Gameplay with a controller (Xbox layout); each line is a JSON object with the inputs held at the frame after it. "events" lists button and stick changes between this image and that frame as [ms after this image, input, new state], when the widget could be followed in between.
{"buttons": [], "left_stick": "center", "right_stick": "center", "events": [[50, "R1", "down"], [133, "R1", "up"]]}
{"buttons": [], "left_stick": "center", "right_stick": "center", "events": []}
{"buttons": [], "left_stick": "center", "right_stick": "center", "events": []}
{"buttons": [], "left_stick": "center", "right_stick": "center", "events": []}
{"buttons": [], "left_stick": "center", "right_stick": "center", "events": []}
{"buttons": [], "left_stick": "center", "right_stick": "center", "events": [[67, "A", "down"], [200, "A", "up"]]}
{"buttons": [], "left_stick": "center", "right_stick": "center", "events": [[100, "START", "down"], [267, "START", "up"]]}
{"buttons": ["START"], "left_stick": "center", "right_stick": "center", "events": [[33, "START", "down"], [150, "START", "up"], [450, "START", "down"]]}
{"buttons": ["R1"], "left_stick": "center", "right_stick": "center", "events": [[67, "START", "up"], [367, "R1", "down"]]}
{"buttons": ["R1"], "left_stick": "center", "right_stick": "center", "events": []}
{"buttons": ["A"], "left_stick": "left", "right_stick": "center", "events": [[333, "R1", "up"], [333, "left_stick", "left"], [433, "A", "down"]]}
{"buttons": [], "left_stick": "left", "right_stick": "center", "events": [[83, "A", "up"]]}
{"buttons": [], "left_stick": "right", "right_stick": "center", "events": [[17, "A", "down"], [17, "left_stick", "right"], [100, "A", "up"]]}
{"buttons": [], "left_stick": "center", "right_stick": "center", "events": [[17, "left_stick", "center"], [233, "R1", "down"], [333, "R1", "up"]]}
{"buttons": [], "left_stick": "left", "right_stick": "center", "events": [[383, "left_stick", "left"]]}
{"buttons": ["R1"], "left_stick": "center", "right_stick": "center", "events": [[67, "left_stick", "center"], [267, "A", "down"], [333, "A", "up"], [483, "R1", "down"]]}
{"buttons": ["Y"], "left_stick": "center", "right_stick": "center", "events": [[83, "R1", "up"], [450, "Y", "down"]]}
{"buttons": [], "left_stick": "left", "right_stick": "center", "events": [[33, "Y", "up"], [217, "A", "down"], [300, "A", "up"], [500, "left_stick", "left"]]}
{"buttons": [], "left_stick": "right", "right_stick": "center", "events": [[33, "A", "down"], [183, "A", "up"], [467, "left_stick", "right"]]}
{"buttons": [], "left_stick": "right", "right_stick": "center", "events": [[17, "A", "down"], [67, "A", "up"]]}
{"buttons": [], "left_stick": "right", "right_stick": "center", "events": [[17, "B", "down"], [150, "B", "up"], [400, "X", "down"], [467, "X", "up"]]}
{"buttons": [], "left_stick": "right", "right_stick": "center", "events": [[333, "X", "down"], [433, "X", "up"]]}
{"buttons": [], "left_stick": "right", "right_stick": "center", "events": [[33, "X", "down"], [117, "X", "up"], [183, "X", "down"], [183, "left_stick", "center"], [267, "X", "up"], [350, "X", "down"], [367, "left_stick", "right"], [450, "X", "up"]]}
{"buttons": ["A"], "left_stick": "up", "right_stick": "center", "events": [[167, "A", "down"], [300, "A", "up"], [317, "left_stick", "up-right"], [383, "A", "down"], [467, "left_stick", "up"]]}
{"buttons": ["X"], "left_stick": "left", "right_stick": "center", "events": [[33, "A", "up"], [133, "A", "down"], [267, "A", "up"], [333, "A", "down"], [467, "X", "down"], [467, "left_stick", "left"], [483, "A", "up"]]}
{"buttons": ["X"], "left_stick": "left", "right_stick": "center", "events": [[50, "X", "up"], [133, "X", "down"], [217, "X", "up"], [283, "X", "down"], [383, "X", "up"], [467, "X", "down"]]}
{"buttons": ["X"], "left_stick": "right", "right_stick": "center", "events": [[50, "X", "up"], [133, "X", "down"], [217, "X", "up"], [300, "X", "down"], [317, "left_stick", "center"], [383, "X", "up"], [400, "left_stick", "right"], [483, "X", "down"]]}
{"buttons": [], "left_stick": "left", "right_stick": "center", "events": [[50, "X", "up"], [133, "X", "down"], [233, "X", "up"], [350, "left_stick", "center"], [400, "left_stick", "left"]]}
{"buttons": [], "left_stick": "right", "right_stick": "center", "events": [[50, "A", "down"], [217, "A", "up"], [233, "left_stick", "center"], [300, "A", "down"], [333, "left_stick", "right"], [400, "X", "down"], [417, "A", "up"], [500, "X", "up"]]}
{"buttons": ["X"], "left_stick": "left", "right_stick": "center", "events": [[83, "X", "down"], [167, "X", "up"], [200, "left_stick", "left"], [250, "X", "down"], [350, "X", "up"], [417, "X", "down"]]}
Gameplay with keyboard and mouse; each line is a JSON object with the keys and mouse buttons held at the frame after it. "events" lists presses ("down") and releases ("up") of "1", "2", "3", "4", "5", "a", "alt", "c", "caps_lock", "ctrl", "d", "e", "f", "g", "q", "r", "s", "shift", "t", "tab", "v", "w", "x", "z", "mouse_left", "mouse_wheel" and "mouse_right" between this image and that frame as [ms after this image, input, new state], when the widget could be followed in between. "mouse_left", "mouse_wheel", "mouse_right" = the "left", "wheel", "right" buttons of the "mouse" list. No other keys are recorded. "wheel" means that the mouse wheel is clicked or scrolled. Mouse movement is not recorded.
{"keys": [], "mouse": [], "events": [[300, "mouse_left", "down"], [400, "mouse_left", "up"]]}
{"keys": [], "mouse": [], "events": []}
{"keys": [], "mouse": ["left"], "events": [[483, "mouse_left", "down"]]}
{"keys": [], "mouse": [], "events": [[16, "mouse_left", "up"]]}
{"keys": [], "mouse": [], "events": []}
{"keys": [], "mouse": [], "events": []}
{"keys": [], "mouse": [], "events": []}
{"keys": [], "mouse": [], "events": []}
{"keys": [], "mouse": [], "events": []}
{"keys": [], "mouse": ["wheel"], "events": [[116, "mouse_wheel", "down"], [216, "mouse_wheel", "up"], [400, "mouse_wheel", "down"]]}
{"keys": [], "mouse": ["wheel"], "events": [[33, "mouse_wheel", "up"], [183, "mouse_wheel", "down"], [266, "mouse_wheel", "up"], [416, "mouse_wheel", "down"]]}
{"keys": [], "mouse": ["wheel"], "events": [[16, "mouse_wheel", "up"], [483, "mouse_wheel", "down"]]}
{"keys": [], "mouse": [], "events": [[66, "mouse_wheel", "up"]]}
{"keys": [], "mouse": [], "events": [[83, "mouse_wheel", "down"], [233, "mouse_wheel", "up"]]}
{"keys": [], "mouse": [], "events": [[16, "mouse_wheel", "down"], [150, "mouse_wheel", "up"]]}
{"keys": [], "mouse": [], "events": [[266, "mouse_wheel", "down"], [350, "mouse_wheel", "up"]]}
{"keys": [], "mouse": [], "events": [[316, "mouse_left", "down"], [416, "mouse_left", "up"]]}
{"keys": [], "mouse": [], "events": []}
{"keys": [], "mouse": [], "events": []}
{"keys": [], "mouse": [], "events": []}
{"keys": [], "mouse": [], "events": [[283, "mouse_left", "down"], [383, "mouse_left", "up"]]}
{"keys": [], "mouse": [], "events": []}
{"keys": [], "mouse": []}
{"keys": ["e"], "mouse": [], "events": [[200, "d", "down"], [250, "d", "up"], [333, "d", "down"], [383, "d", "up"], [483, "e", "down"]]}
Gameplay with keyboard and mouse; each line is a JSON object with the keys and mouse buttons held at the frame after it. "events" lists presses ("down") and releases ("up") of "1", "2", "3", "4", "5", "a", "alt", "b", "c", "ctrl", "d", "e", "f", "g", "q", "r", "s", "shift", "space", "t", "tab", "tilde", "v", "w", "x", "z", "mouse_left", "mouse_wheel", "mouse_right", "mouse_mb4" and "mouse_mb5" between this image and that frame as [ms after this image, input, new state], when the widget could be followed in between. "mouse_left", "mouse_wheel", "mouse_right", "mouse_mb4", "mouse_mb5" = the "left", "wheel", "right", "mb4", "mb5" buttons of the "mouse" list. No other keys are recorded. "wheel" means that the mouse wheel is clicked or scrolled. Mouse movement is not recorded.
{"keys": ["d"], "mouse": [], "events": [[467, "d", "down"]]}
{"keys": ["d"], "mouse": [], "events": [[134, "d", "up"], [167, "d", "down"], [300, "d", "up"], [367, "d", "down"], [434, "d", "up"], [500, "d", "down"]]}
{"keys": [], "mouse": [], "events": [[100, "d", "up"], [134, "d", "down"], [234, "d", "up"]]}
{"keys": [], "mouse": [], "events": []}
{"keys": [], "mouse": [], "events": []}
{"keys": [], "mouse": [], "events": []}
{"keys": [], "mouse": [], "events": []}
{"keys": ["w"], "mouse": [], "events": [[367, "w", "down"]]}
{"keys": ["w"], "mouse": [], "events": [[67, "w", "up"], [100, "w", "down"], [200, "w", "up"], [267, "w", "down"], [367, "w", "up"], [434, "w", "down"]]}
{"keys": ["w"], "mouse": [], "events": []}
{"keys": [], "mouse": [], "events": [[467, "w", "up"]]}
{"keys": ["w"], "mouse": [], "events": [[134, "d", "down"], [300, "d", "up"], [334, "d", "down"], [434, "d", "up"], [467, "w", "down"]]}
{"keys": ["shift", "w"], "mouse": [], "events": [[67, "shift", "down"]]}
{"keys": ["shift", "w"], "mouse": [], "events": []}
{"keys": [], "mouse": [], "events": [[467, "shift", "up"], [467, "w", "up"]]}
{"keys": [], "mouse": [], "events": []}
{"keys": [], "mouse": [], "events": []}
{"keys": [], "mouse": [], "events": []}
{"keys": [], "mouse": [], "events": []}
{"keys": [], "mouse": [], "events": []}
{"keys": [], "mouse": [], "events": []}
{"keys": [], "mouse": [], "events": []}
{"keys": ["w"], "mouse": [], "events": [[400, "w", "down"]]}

══════

_EXERCISE:_
Extract all lines from the data in which "START" is found.

_RESPONSE TO THIS EXERCISE:_
{"buttons": [], "left_stick": "center", "right_stick": "center", "events": [[100, "START", "down"], [267, "START", "up"]]}
{"buttons": ["START"], "left_stick": "center", "right_stick": "center", "events": [[33, "START", "down"], [150, "START", "up"], [450, "START", "down"]]}
{"buttons": ["R1"], "left_stick": "center", "right_stick": "center", "events": [[67, "START", "up"], [367, "R1", "down"]]}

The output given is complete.